Because prices have risen on everything over the last few months, and most incomes have stayed the same, many consumers are being forced to rely more on credit cards to pay for every day living expenses like gas and food and sometimes even to pay their bills.
The big problem with this is that revolving balances are a large part of a consumer’s credit score. While payment history makes up the largest part of a credit score at 35%, amount owed is the second largest factor at 30%. So, keeping balances low is just as important as paying bills on time. Revolving balances weigh more heavily than installment balances. While it is important for a good credit score to have both, close attention needs to be paid to revolving balances.
As consumers use their credit cards more this also means their credit scores are most likely taking a big hit. Optimally you do not want more than three credit cards with balances and those balances below 10% of the high credit. That’s not cumulative, that’s for each card.
While paying down credit cards might not seem feasible for some right now, there are things that people can do that could ease some of the pain without having to put out a lot of money. Even though interest rates are rising, which includes credit cards, it is still possible to get yours lowered. If a consumer has a long-standing relationship with a certain credit card, and they have no delinquent payments on it, there is a good possibility that once a year they will agree to lower the interest rate. It is always worth a phone call. Most credit cards have a variable interest rate. Right now, that interest rate averages 16.62% but by the end of the year that could rise to close to 19% which would be an all-time high. If a borrower has cards that have a long history and no delinquent payments, now would be a good time to ask for a lower interest rate.
Another possibility is to ask for the credit limit to be increased. For some this can be a temptation to use the card more. However, if the limit is increased but your balance stays the same and decreases over time this shows responsible credit utilization and can help to raise your credit score. When Banks and lenders see several maxed-out credit cards or lines of credit it is a red flag to them of financial distress.

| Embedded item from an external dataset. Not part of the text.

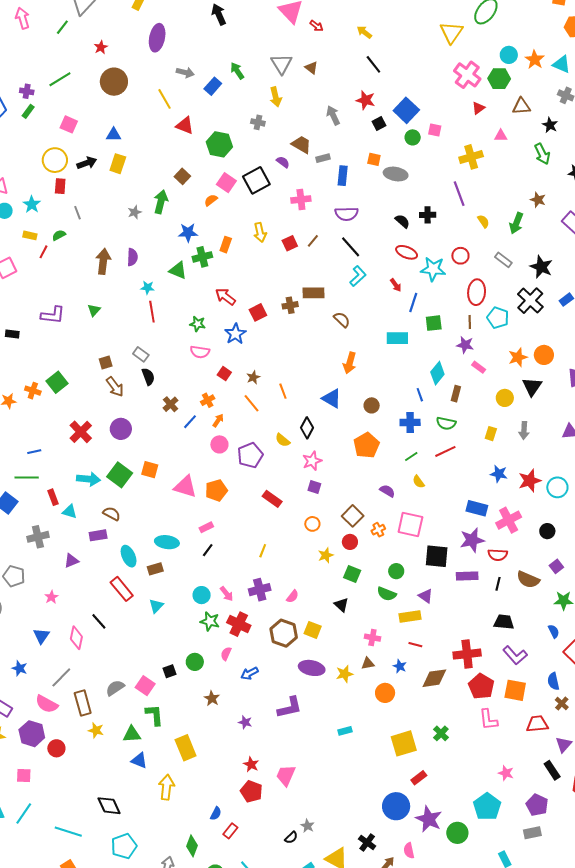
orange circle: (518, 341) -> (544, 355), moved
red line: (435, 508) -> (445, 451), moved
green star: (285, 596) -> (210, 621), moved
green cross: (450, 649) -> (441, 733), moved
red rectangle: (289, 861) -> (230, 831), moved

An option for those with several credit cards would be to transfer some or all the balances to the card with the lowest interest rate. Some creditors even offer 0% interest of up to a year or more when you open a card with them. While this can be a double-edged sword, in some cases this might be a good option to get through this time. Yes, it will be a new inquiry and a new account with no history but in the long run it could make it much easier to get the balances paid down. HELOC’s and personal lines of credit normally also have extremely low interest rates. Opening one to pay off credit cards could also be a viable option and would drastically reduce the time it took to pay off the balance.
While this is a frustrating time financially for a lot of consumers, we need to keep in mind it is only temporary and there are things that can be done proactively to ease the pain as we move through these times of uncertainty.